Бред. Все сошли с ума! Что скажет Ольга? Она меня прибьет или сделает так, что меня вызовут куда надо, а с ними шутки плохи. Нет, хочу на Байкал, хочу просто убежать, все забыть, замереть и ни о чем не думать. И тут он услышал голос своего собеседника:
— С твоей супругой уже беседовали, куда надо вызывали, она дала на тебя самую положительную характеристику. Так что не подведи трудовой коллектив. Мне разрешаю привезти в качестве сувенира галстук с Эйфелевой башней.
Александр Сергеевич вышел из кабинета совершенно раздавленным. Мысли в голове путались и никак не могли выстроиться в логическую цепочку. Ему все мерещилось, что это какой-то заговор или особый хитрый ход, чтобы его выжить с телевидения. Нужно немедленно с кем-нибудь поговорить. Но с кем? Партком самораспустился, один кагэбэшник, которого все на телевидении знали, сгинул в неизвестном направлении, другой устроился в частную структуру. А Ольга все знала и молчала? Нет, не хочу я ехать в Париж! Что мне до парижских красот? Да и зачем себя разбазаривать на глупые темы об эмиграции. Кому это нужно? Все в прошлом, а история сама рассудит. Хотелось убежать, скрыться куда-нибудь подальше, отсидеться и переждать тяжелые времена.
Прежде чем вернуться домой, он решил пройтись.
На улице шел сильный дождь, но после разговора с начальником это было неким освежающим, благодатным омовением. Сегодня московский воздух был пропитан не только угарными выхлопными газами, но и неким ожиданием свершений. Весна, почти священная, как молодая кобылица, била копытом, ржала и призывала шалеющий от перемен русский народ к подвигам. Все уже сознавали, что назад в СССР дороги нет, а впереди маячили заманчивые перемены. Молодежь чего-то смутно хотела, вероятнее всего, много долларов и некой свободы, старики мрачно затаились. Все ожидали «спасителя» на белом коне, одним он представлялся неким Александром Невским в лице Жириновского или Солженицына, другим — новым Сталиным, с железной рукой, кое-кто надеялся на братскую помощь от загнивающего Запада. Тут мнения разделялись, какую помощь ждать и в виде чего, то ли обойтись гуманитарными посылками с колбасой или пойти дальше и прямо позвать «варягов володеть и править». Перед телевизорами и во время застолий народ выплескивал страсти, дело доходило до семейных рукопашных разборок.

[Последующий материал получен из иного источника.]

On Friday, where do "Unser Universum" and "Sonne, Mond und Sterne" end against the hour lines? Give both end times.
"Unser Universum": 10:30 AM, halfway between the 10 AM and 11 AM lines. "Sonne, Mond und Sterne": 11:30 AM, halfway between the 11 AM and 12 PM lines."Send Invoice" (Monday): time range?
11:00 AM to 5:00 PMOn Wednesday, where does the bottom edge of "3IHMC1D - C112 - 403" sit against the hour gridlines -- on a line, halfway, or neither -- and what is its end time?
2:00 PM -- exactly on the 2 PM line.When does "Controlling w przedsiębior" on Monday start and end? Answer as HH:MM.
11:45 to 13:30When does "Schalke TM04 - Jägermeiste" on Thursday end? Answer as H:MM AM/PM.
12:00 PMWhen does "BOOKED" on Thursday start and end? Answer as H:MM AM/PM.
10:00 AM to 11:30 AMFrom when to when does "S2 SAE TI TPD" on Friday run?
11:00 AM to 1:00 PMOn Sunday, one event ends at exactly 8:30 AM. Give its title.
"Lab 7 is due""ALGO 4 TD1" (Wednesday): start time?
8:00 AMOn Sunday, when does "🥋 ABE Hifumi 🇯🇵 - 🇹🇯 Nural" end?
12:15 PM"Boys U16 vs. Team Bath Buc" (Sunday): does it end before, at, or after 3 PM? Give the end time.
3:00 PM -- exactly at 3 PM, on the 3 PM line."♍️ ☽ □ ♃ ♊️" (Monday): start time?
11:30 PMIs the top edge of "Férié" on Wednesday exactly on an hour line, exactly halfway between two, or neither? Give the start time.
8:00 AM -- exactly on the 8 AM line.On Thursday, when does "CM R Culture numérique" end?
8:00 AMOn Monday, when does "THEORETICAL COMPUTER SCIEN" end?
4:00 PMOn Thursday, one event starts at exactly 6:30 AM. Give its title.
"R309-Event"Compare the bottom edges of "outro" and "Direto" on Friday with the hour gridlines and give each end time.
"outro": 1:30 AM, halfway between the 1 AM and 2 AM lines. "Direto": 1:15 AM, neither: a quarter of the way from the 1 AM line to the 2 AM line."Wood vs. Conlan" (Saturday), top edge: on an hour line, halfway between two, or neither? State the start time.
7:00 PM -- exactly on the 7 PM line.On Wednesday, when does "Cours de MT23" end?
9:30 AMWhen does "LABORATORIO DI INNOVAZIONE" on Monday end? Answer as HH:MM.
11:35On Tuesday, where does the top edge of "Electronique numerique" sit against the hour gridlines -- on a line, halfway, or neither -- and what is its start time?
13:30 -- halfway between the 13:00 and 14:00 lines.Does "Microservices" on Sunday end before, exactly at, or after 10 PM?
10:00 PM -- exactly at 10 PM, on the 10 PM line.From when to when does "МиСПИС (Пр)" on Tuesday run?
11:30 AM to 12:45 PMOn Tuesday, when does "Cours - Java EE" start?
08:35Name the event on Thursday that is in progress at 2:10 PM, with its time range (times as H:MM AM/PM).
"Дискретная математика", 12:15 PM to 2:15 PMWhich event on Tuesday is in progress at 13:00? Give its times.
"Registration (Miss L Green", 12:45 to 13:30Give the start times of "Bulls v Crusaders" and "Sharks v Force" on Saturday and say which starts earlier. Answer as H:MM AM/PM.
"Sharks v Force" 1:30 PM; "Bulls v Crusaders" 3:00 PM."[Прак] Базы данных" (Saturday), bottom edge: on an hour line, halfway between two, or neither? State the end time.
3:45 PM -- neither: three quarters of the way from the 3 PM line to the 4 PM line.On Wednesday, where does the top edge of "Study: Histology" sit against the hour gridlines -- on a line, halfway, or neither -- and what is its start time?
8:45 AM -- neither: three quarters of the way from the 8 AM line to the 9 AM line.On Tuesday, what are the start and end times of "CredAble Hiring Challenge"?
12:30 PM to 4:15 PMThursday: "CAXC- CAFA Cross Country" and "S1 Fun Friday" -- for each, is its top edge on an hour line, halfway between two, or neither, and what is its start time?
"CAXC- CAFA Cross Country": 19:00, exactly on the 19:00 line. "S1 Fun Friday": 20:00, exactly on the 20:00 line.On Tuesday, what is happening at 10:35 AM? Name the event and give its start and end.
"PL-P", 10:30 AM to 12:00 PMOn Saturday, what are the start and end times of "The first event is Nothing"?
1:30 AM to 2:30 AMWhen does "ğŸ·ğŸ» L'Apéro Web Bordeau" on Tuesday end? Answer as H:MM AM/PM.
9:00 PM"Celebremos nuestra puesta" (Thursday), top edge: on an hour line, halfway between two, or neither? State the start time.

Голицыну от разных мыслей и погоды на душе стало неожиданно весело. «Может, вся эта история с Парижем — некий знак от моей бедной мамы? И стоило все-таки дожить до такого дня, как сегодня!» — подумал он, и сам испугался этих революционных мыслей.
Черные тени снов стали растворяться и уходить в поднебесье. Груз памяти, давивший годами, сползал с плеч, как пустой рюкзак, черная дыра его убежища-квартиры (или, как он мысленно называл, лежбище), где он прожил десятилетия с женой и неблизким сыном, больше не пугала. Он неожиданно для самого себя шагнул в неизвестность, и произошло это в тот момент, когда он об этом перестал думать, а хотел совсем другого, уехать на Байкал. Подсознательно он давно убегал от прошлого, настоящее его пугало, свой мир был дороже всех перемен. Жена уже давно не раздражала, он с ней смирился и находил в этом некое удобство. А тут эта история с поездкой в Париж. И странно, но впервые в жизни ему захотелось испытать себя. В чем? Он пока не знал. Впервые он решался на поступок. Какой? Он пока не осознавал. На душе стало тепло, как от весенних лучей. «Боже мой, неужели я увижу Францию? Как жаль, что мама не дожила до этого дня».